Wolf has said the appointment lacked transparency, while Arneson has said Wolf's action endangered the independence of an office that has to rule on access disputes involving vast areas of state governments under the governor's purview.

The lawyers, who represent Wolf and the Department of Community and Economic Development, argued there was no basis for a judge to reinstate Arneson and called an injunction in the matter "wholly inappropriate."

"Gov. Wolf acted within his constitutional authority when he removed Arneson from his job," the lawyers wrote. "Petitioners have failed to establish that they are entitled to any relief."

They also said the Senate Republicans don't have legal standing to participate in the lawsuit, and they filed a motion asking to have the caucus removed from the case.

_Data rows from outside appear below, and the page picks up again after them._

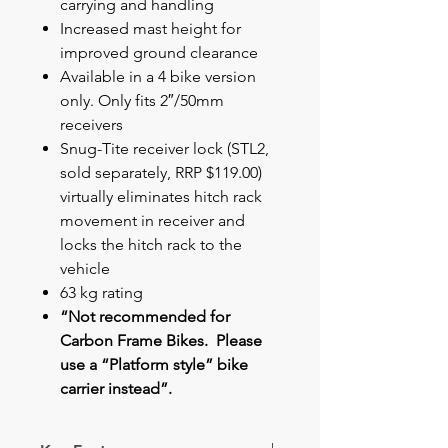
carrying and handling
Increased mast height for
improved ground clearance
Available in a 4 bike version
only. Only fits 2″/50mm
receivers
Snug-Tite receiver lock (STL2,
sold separately, RRP $119.00)
virtually eliminates hitch rack
movement in receiver and
locks the hitch rack to the
vehicle
63 kg rating
“Not recommended for
Carbon Frame Bikes. Please
use a “Platform style” bike
carrier instead”.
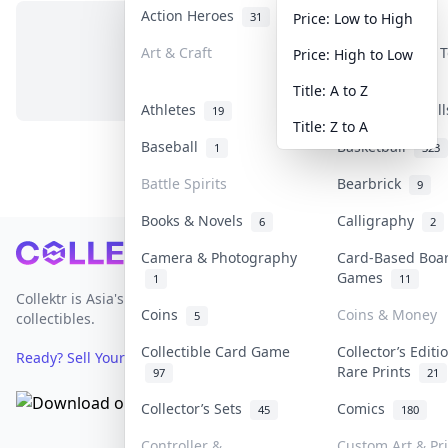
Action Heroes
Anime
31
103
Price: Low to High
Art & Craft
Art & Designer 
Price: High to Low
No items in this category
3
Title: A to Z
Athletes
Banknotes & Bil
19
Title: Z to A
Baseball
Basketball
1
323
Battle Spirits
Bearbrick
9
Books & Novels
Calligraphy
6
2
Footer
Camera & Photography
Card-Based Boa
Games
1
11
Collektr is Asia's premier live bidding platform for
Coins
Coins & Money
5
collectibles.
Collectible Card Game
Collector’s Editi
Ready? Sell Your Items on Collektr now
→
Rare Prints
97
21
Collector’s Sets
Comics
45
180
Controller &
Custom Art & Pr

The filings were made a day before a court hearing that is expected to address the injunction request and whether the governor can fire the executive director without cause.

Arneson has continued to show up for work in the Capitol complex since his firing, though his computer and state ID card do not work, and Wolf has directed Nathan Byerly to run the agency while Wolf looks for a successor.

A second legal challenge to Arneson's firing was made in Commonwealth Court last week by Pennsylvanians for Union Reform, an entity led by Simon Campbell that has pursued state and local government records under the Right-to-Know Law. A hearing in that case is scheduled for Feb. 12.